= Maher Hathout =

Maher Hathout (January 1, 1936 – January 3, 2015) was a leading American-Muslim community leader of Egyptian origin. Hathout helped found the Muslim Public Affairs Council and spoke extensively against Islamic radicalism.

Born in Cairo, Egypt in 1936, Hathout eventually moved to Buffalo, New York, and then to Los Angeles. He immersed himself in volunteering at the Islamic Center of Southern California (ICSC) as Chairman and Spokesperson. The Islamic Center became a vehicle for a vision of Islam in America that is rooted in what Hathout called the definition of home: "Home is not where my grandparents are buried, but where my grandchildren will be raised."

Hathout stressed throughout his life that being a faithful Muslim was entirely compatible with being a proud American, and that Islam is a religion of coexistence, reason and moderation. While he criticized Salman Rushdie’s book The Satanic Verses, finding it "insulting", he also condemned Ayatollah Khomeini's fatwa against him and defended his right to free speech. (He faced death threats from Muslims because of his stance.)

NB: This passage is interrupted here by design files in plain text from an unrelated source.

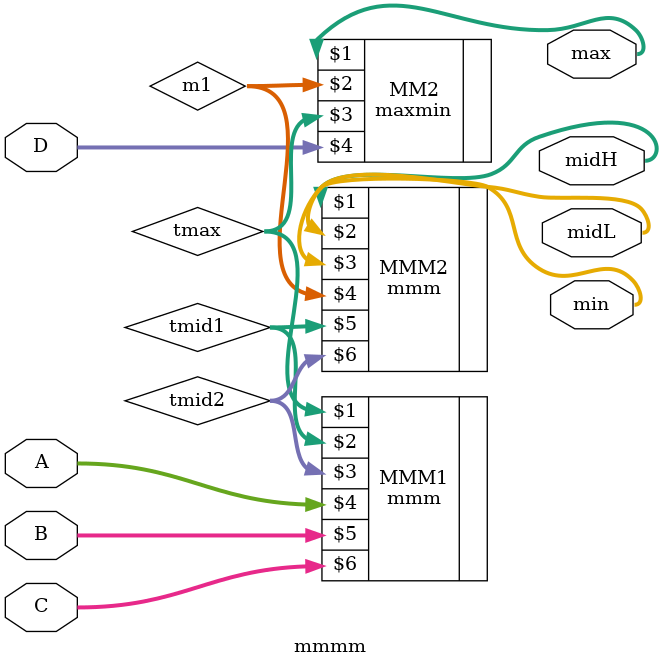
<source format=v>
module mmmm (max,midH,midL,min,A,B,C,D); //816*2+272 = 1904

input [7:0] A,B,C,D;
output [7:0] max,midH,midL,min;

wire [7:0] tmax,tmid1,tmid2,m1;

mmm MMM1 (tmax,tmid1,tmid2,A,B,C);
maxmin MM2 (max,m1,tmax,D);
mmm MMM2 (midH,midL,min,m1,tmid1,tmid2);

endmodule

</source>
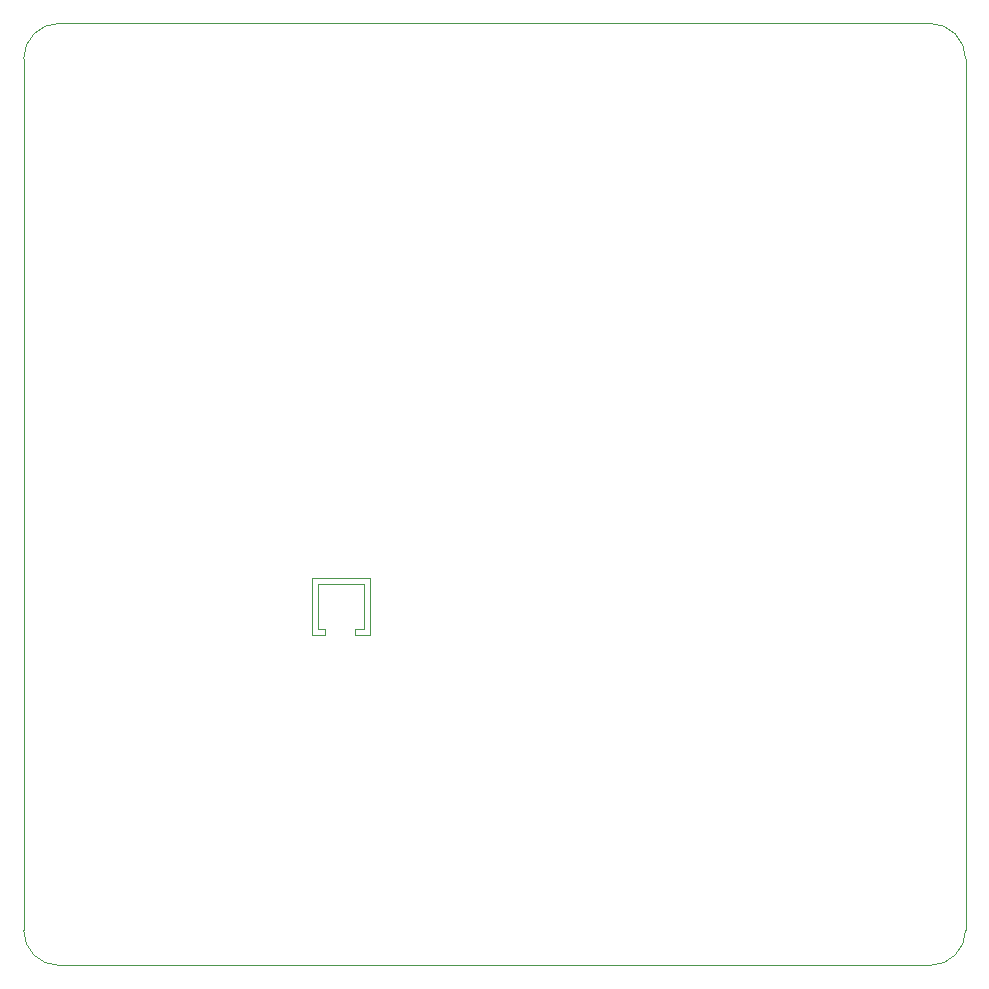
<source format=gm1>
G04*
G04 #@! TF.GenerationSoftware,Altium Limited,Altium Designer,23.6.0 (18)*
G04*
G04 Layer_Color=16711935*
%FSLAX25Y25*%
%MOIN*%
G70*
G04*
G04 #@! TF.SameCoordinates,9EB9F688-6EA2-4756-8BD5-BABC090EB3C1*
G04*
G04*
G04 #@! TF.FilePolarity,Positive*
G04*
G01*
G75*
%ADD93C,0.00000*%
D93*
X151500Y143811D02*
G03*
X163311Y132000I11811J0D01*
G01*
X453689D02*
G03*
X465500Y143811I0J11811D01*
G01*
Y434189D02*
G03*
X453689Y446000I-11811J0D01*
G01*
X163311D02*
G03*
X151500Y434189I0J-11811D01*
G01*
X252000Y242000D02*
Y244000D01*
X249500D02*
X252000D01*
X249500D02*
Y259000D01*
X265000D01*
Y244000D02*
Y259000D01*
X262000Y244000D02*
X265000D01*
X262000Y242000D02*
Y244000D01*
Y242000D02*
X267000D01*
Y261000D01*
X247500D02*
X267000D01*
X247500Y242000D02*
Y261000D01*
Y242000D02*
X252000D01*
X163311Y132000D02*
X453689D01*
X465500Y143811D02*
Y434189D01*
X163311Y446000D02*
X453689D01*
X151500Y143811D02*
Y434189D01*
M02*

</source>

He was also among the pioneers of interfaith engagement within the American Muslim community, helping found the Religious Coalition Against War in the Middle East with Rev. George Regas and Rabbi Leonard Beerman in 1991. Hathout was a charter member of the Pacific Council on International Policy, the western partner of the Council on Foreign Relations, and served on the board of directors of the Interfaith Alliance and Claremont Lincoln University.

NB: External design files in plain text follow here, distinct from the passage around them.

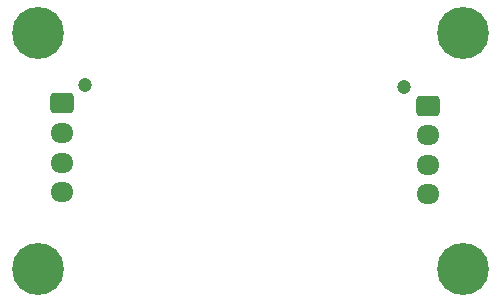
<source format=gbs>
%TF.GenerationSoftware,KiCad,Pcbnew,8.0.2*%
%TF.CreationDate,2024-12-26T16:21:06-05:00*%
%TF.ProjectId,Temp and Humidity Sensor,54656d70-2061-46e6-9420-48756d696469,rev?*%
%TF.SameCoordinates,Original*%
%TF.FileFunction,Soldermask,Bot*%
%TF.FilePolarity,Negative*%
%FSLAX46Y46*%
G04 Gerber Fmt 4.6, Leading zero omitted, Abs format (unit mm)*
G04 Created by KiCad (PCBNEW 8.0.2) date 2024-12-26 16:21:06*
%MOMM*%
%LPD*%
G01*
G04 APERTURE LIST*
G04 Aperture macros list*
%AMRoundRect*
0 Rectangle with rounded corners*
0 $1 Rounding radius*
0 $2 $3 $4 $5 $6 $7 $8 $9 X,Y pos of 4 corners*
0 Add a 4 corners polygon primitive as box body*
4,1,4,$2,$3,$4,$5,$6,$7,$8,$9,$2,$3,0*
0 Add four circle primitives for the rounded corners*
1,1,$1+$1,$2,$3*
1,1,$1+$1,$4,$5*
1,1,$1+$1,$6,$7*
1,1,$1+$1,$8,$9*
0 Add four rect primitives between the rounded corners*
20,1,$1+$1,$2,$3,$4,$5,0*
20,1,$1+$1,$4,$5,$6,$7,0*
20,1,$1+$1,$6,$7,$8,$9,0*
20,1,$1+$1,$8,$9,$2,$3,0*%
G04 Aperture macros list end*
%ADD10C,4.400000*%
%ADD11C,1.200000*%
%ADD12RoundRect,0.250000X-0.725000X0.600000X-0.725000X-0.600000X0.725000X-0.600000X0.725000X0.600000X0*%
%ADD13O,1.950000X1.700000*%
G04 APERTURE END LIST*
D10*
%TO.C,H1*%
X145000000Y-60000000D03*
%TD*%
%TO.C,H3*%
X109000000Y-40000000D03*
%TD*%
%TO.C,H4*%
X109000000Y-60000000D03*
%TD*%
D11*
%TO.C,J2*%
X140000000Y-44575000D03*
D12*
X142000000Y-46175000D03*
D13*
X142000000Y-48675000D03*
X142000000Y-51175000D03*
X142000000Y-53675000D03*
%TD*%
D10*
%TO.C,H2*%
X145000000Y-40000000D03*
%TD*%
D11*
%TO.C,J1*%
X113000000Y-44400000D03*
D12*
X111000000Y-46000000D03*
D13*
X111000000Y-48500000D03*
X111000000Y-51000000D03*
X111000000Y-53500000D03*
%TD*%
M02*

</source>
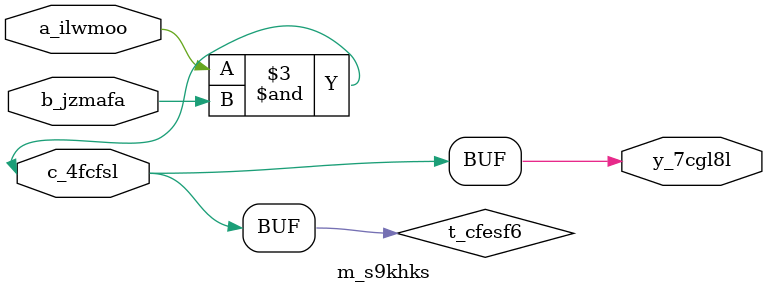
<source format=v>
module m_s9khks(input a_ilwmoo, input b_jzmafa, input c_4fcfsl, output y_7cgl8l);
  wire w_yo1xku;
  assign w_yo1xku = a_23rogl ^ b_wrhufn;
  // harmless mux
  assign y_x9fu4r = a_23rogl ? w_yo1xku : b_wrhufn;
  wire t_cfesf6;
  assign t_cfesf6 = a_ilwmoo & b_jzmafa;
  assign t_cfesf6 = c_4fcfsl;
  assign y_7cgl8l = t_cfesf6;
endmodule

</source>
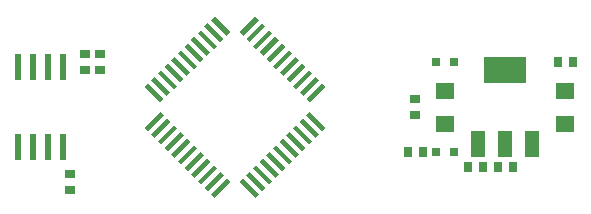
<source format=gbr>
G04 EAGLE Gerber RS-274X export*
G75*
%MOMM*%
%FSLAX34Y34*%
%LPD*%
%INSolderpaste Top*%
%IPPOS*%
%AMOC8*
5,1,8,0,0,1.08239X$1,22.5*%
G01*
%ADD10R,0.400000X1.900000*%
%ADD11R,0.900000X0.700000*%
%ADD12R,1.600000X1.400000*%
%ADD13R,0.700000X0.900000*%
%ADD14R,0.800000X0.800000*%
%ADD15R,0.609600X2.209800*%
%ADD16R,1.219200X2.235200*%
%ADD17R,3.600000X2.200000*%


D10*
G36*
X215937Y123110D02*
X218765Y120282D01*
X205331Y106848D01*
X202503Y109676D01*
X215937Y123110D01*
G37*
G36*
X221594Y117453D02*
X224422Y114625D01*
X210988Y101191D01*
X208160Y104019D01*
X221594Y117453D01*
G37*
G36*
X227251Y111796D02*
X230079Y108968D01*
X216645Y95534D01*
X213817Y98362D01*
X227251Y111796D01*
G37*
G36*
X232907Y106140D02*
X235735Y103312D01*
X222301Y89878D01*
X219473Y92706D01*
X232907Y106140D01*
G37*
G36*
X238564Y100483D02*
X241392Y97655D01*
X227958Y84221D01*
X225130Y87049D01*
X238564Y100483D01*
G37*
G36*
X244221Y94826D02*
X247049Y91998D01*
X233615Y78564D01*
X230787Y81392D01*
X244221Y94826D01*
G37*
G36*
X249878Y89169D02*
X252706Y86341D01*
X239272Y72907D01*
X236444Y75735D01*
X249878Y89169D01*
G37*
G36*
X255535Y83512D02*
X258363Y80684D01*
X244929Y67250D01*
X242101Y70078D01*
X255535Y83512D01*
G37*
G36*
X261192Y77855D02*
X264020Y75027D01*
X250586Y61593D01*
X247758Y64421D01*
X261192Y77855D01*
G37*
G36*
X266849Y72198D02*
X269677Y69370D01*
X256243Y55936D01*
X253415Y58764D01*
X266849Y72198D01*
G37*
G36*
X272505Y66542D02*
X275333Y63714D01*
X261899Y50280D01*
X259071Y53108D01*
X272505Y66542D01*
G37*
G36*
X299375Y53108D02*
X296547Y50280D01*
X283113Y63714D01*
X285941Y66542D01*
X299375Y53108D01*
G37*
G36*
X305032Y58764D02*
X302204Y55936D01*
X288770Y69370D01*
X291598Y72198D01*
X305032Y58764D01*
G37*
G36*
X310689Y64421D02*
X307861Y61593D01*
X294427Y75027D01*
X297255Y77855D01*
X310689Y64421D01*
G37*
G36*
X316346Y70078D02*
X313518Y67250D01*
X300084Y80684D01*
X302912Y83512D01*
X316346Y70078D01*
G37*
G36*
X322002Y75735D02*
X319174Y72907D01*
X305740Y86341D01*
X308568Y89169D01*
X322002Y75735D01*
G37*
G36*
X327659Y81392D02*
X324831Y78564D01*
X311397Y91998D01*
X314225Y94826D01*
X327659Y81392D01*
G37*
G36*
X333316Y87049D02*
X330488Y84221D01*
X317054Y97655D01*
X319882Y100483D01*
X333316Y87049D01*
G37*
G36*
X338973Y92706D02*
X336145Y89878D01*
X322711Y103312D01*
X325539Y106140D01*
X338973Y92706D01*
G37*
G36*
X344630Y98362D02*
X341802Y95534D01*
X328368Y108968D01*
X331196Y111796D01*
X344630Y98362D01*
G37*
G36*
X350287Y104019D02*
X347459Y101191D01*
X334025Y114625D01*
X336853Y117453D01*
X350287Y104019D01*
G37*
G36*
X355944Y109676D02*
X353116Y106848D01*
X339682Y120282D01*
X342510Y123110D01*
X355944Y109676D01*
G37*
G36*
X353116Y147152D02*
X355944Y144324D01*
X342510Y130890D01*
X339682Y133718D01*
X353116Y147152D01*
G37*
G36*
X347459Y152809D02*
X350287Y149981D01*
X336853Y136547D01*
X334025Y139375D01*
X347459Y152809D01*
G37*
G36*
X341802Y158466D02*
X344630Y155638D01*
X331196Y142204D01*
X328368Y145032D01*
X341802Y158466D01*
G37*
G36*
X336145Y164122D02*
X338973Y161294D01*
X325539Y147860D01*
X322711Y150688D01*
X336145Y164122D01*
G37*
G36*
X330488Y169779D02*
X333316Y166951D01*
X319882Y153517D01*
X317054Y156345D01*
X330488Y169779D01*
G37*
G36*
X324831Y175436D02*
X327659Y172608D01*
X314225Y159174D01*
X311397Y162002D01*
X324831Y175436D01*
G37*
G36*
X319174Y181093D02*
X322002Y178265D01*
X308568Y164831D01*
X305740Y167659D01*
X319174Y181093D01*
G37*
G36*
X313518Y186750D02*
X316346Y183922D01*
X302912Y170488D01*
X300084Y173316D01*
X313518Y186750D01*
G37*
G36*
X307861Y192407D02*
X310689Y189579D01*
X297255Y176145D01*
X294427Y178973D01*
X307861Y192407D01*
G37*
G36*
X302204Y198064D02*
X305032Y195236D01*
X291598Y181802D01*
X288770Y184630D01*
X302204Y198064D01*
G37*
G36*
X296547Y203720D02*
X299375Y200892D01*
X285941Y187458D01*
X283113Y190286D01*
X296547Y203720D01*
G37*
G36*
X259071Y200892D02*
X261899Y203720D01*
X275333Y190286D01*
X272505Y187458D01*
X259071Y200892D01*
G37*
G36*
X253415Y195236D02*
X256243Y198064D01*
X269677Y184630D01*
X266849Y181802D01*
X253415Y195236D01*
G37*
G36*
X247758Y189579D02*
X250586Y192407D01*
X264020Y178973D01*
X261192Y176145D01*
X247758Y189579D01*
G37*
G36*
X242101Y183922D02*
X244929Y186750D01*
X258363Y173316D01*
X255535Y170488D01*
X242101Y183922D01*
G37*
G36*
X236444Y178265D02*
X239272Y181093D01*
X252706Y167659D01*
X249878Y164831D01*
X236444Y178265D01*
G37*
G36*
X230787Y172608D02*
X233615Y175436D01*
X247049Y162002D01*
X244221Y159174D01*
X230787Y172608D01*
G37*
G36*
X225130Y166951D02*
X227958Y169779D01*
X241392Y156345D01*
X238564Y153517D01*
X225130Y166951D01*
G37*
G36*
X219473Y161294D02*
X222301Y164122D01*
X235735Y150688D01*
X232907Y147860D01*
X219473Y161294D01*
G37*
G36*
X213817Y155638D02*
X216645Y158466D01*
X230079Y145032D01*
X227251Y142204D01*
X213817Y155638D01*
G37*
G36*
X208160Y149981D02*
X210988Y152809D01*
X224422Y139375D01*
X221594Y136547D01*
X208160Y149981D01*
G37*
G36*
X202503Y144324D02*
X205331Y147152D01*
X218765Y133718D01*
X215937Y130890D01*
X202503Y144324D01*
G37*
D11*
X431800Y133500D03*
X431800Y120500D03*
D12*
X457200Y113000D03*
X457200Y141000D03*
X558800Y141000D03*
X558800Y113000D03*
D13*
X552300Y165100D03*
X565300Y165100D03*
D14*
X449700Y165100D03*
X464700Y165100D03*
D13*
X438300Y88900D03*
X425300Y88900D03*
D14*
X464700Y88900D03*
X449700Y88900D03*
D11*
X139700Y57000D03*
X139700Y70000D03*
D15*
X95250Y93218D03*
X107950Y93218D03*
X120650Y93218D03*
X133350Y93218D03*
X133350Y160528D03*
X120650Y160528D03*
X107950Y160528D03*
X95250Y160528D03*
D11*
X152400Y158600D03*
X152400Y171600D03*
D16*
X484886Y96012D03*
X508000Y96012D03*
X531114Y96012D03*
D17*
X508000Y157990D03*
D13*
X501500Y76200D03*
X514500Y76200D03*
X476100Y76200D03*
X489100Y76200D03*
D11*
X165100Y158600D03*
X165100Y171600D03*
M02*

</source>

Over the years, Hathout was invited repeatedly to Capitol Hill and the State Department to address a variety of topics, such as "Islam and U.S. Policy," "Islamic Democracy," "Emerging Trends in Islamic Movements," and "The Future of the Middle East." He was also the first Muslim invited to give the invocation prayer at the Democratic National Convention in 2000, as well as a benediction at the Republican National Convention that same year.

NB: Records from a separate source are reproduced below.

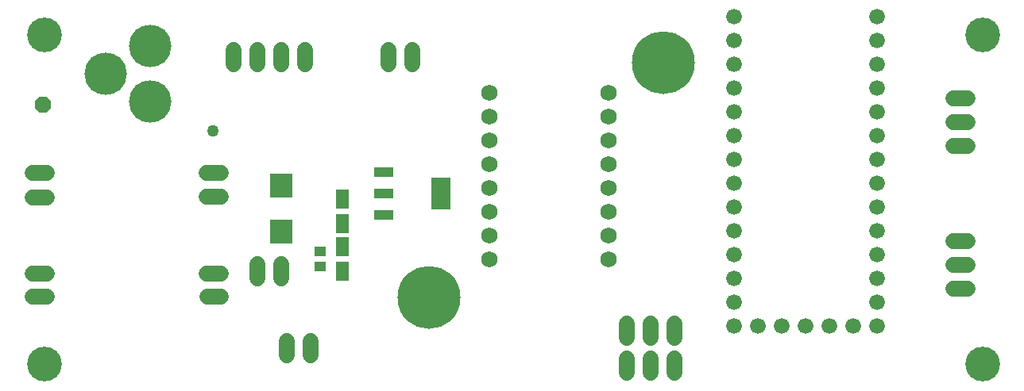
<source format=gbr>
G04 EAGLE Gerber RS-274X export*
G75*
%MOMM*%
%FSLAX34Y34*%
%LPD*%
%INSoldermask Top*%
%IPPOS*%
%AMOC8*
5,1,8,0,0,1.08239X$1,22.5*%
G01*
G04 Define Apertures*
%ADD10C,3.703200*%
%ADD11C,6.703200*%
%ADD12C,1.727200*%
%ADD13C,1.676400*%
%ADD14C,1.711200*%
%ADD15C,1.727200*%
%ADD16C,4.521200*%
%ADD17P,1.8695X8X22.5*%
%ADD18R,2.406800X2.571200*%
%ADD19R,1.173400X1.124100*%
%ADD20R,2.063500X1.101100*%
%ADD21R,2.063500X3.392300*%
%ADD22R,1.391900X1.998700*%
%ADD23C,1.259600*%
D10*
X446400Y611500D03*
X446400Y963300D03*
X1445900Y963300D03*
X1445900Y611500D03*
D11*
X1105900Y933300D03*
X855900Y683300D03*
D12*
X1047750Y723900D03*
X1047750Y749300D03*
X1047750Y774700D03*
X1047750Y800100D03*
X1047750Y825500D03*
X1047750Y850900D03*
X1047750Y876300D03*
X1047750Y901700D03*
X920750Y901700D03*
X920750Y876300D03*
X920750Y850900D03*
X920750Y825500D03*
X920750Y800100D03*
X920750Y774700D03*
X920750Y749300D03*
X920750Y723900D03*
D13*
X1181100Y982474D03*
X1181100Y957074D03*
X1181100Y931674D03*
X1181100Y906274D03*
X1181100Y880874D03*
X1181100Y855474D03*
X1181100Y830074D03*
X1181100Y804674D03*
X1181100Y779274D03*
X1181100Y753874D03*
X1181100Y728474D03*
X1181100Y703074D03*
X1181100Y677674D03*
X1181100Y652274D03*
X1206500Y652274D03*
X1231900Y652274D03*
X1257300Y652274D03*
X1282700Y652274D03*
X1308100Y652274D03*
X1333500Y652274D03*
X1333500Y677674D03*
X1333500Y703074D03*
X1333500Y728474D03*
X1333500Y753874D03*
X1333500Y779274D03*
X1333500Y804674D03*
X1333500Y830074D03*
X1333500Y855474D03*
X1333500Y880874D03*
X1333500Y906274D03*
X1333500Y931674D03*
X1333500Y957074D03*
X1333500Y982474D03*
D14*
X448535Y815961D02*
X433455Y815961D01*
X619280Y815954D02*
X634360Y815954D01*
X448490Y789932D02*
X433410Y789932D01*
X619310Y790132D02*
X634390Y790132D01*
X448490Y708568D02*
X433410Y708568D01*
X619410Y708568D02*
X634490Y708568D01*
X448536Y683776D02*
X433456Y683776D01*
X619484Y684073D02*
X634564Y684073D01*
D15*
X698500Y703580D02*
X698500Y718820D01*
X673100Y718820D02*
X673100Y703580D01*
D16*
X558800Y891700D03*
X558800Y951700D03*
X511800Y921700D03*
D15*
X673100Y932180D02*
X673100Y947420D01*
X698500Y947420D02*
X698500Y932180D01*
X723900Y932180D02*
X723900Y947420D01*
X647700Y947420D02*
X647700Y932180D01*
X1414780Y692150D02*
X1430020Y692150D01*
X1430020Y717550D02*
X1414780Y717550D01*
X1414780Y742950D02*
X1430020Y742950D01*
X812800Y932180D02*
X812800Y947420D01*
X838200Y947420D02*
X838200Y932180D01*
D17*
X444500Y889000D03*
D15*
X1414780Y844550D02*
X1430020Y844550D01*
X1430020Y869950D02*
X1414780Y869950D01*
X1414780Y895350D02*
X1430020Y895350D01*
D18*
X698500Y753314D03*
X698500Y802738D03*
D19*
X739877Y716154D03*
X739877Y731646D03*
D20*
X807450Y816750D03*
X807450Y793750D03*
X807450Y770750D03*
D21*
X868950Y793750D03*
D22*
X764185Y710801D03*
X764185Y736999D03*
X764185Y761601D03*
X764185Y787799D03*
D15*
X704850Y636270D02*
X704850Y621030D01*
X730250Y621030D02*
X730250Y636270D01*
X1066800Y640080D02*
X1066800Y655320D01*
X1092200Y655320D02*
X1092200Y640080D01*
X1117600Y640080D02*
X1117600Y655320D01*
X1066800Y617982D02*
X1066800Y602742D01*
X1092200Y602742D02*
X1092200Y617982D01*
X1117600Y617982D02*
X1117600Y602742D01*
D23*
X625747Y860697D03*
M02*

</source>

Hathout was the recipient of many awards, including the George Regas Courageous Peacemaker Award, the Islamic Shura Council of Southern California's Lifetime Service Award, the South Coast Interfaith Council Award for his lifelong commitment to interfaith work and the Los Angeles County John Allen Buggs Award for excellence in human relations. He died of cancer in Duarte, California on January 3, 2015.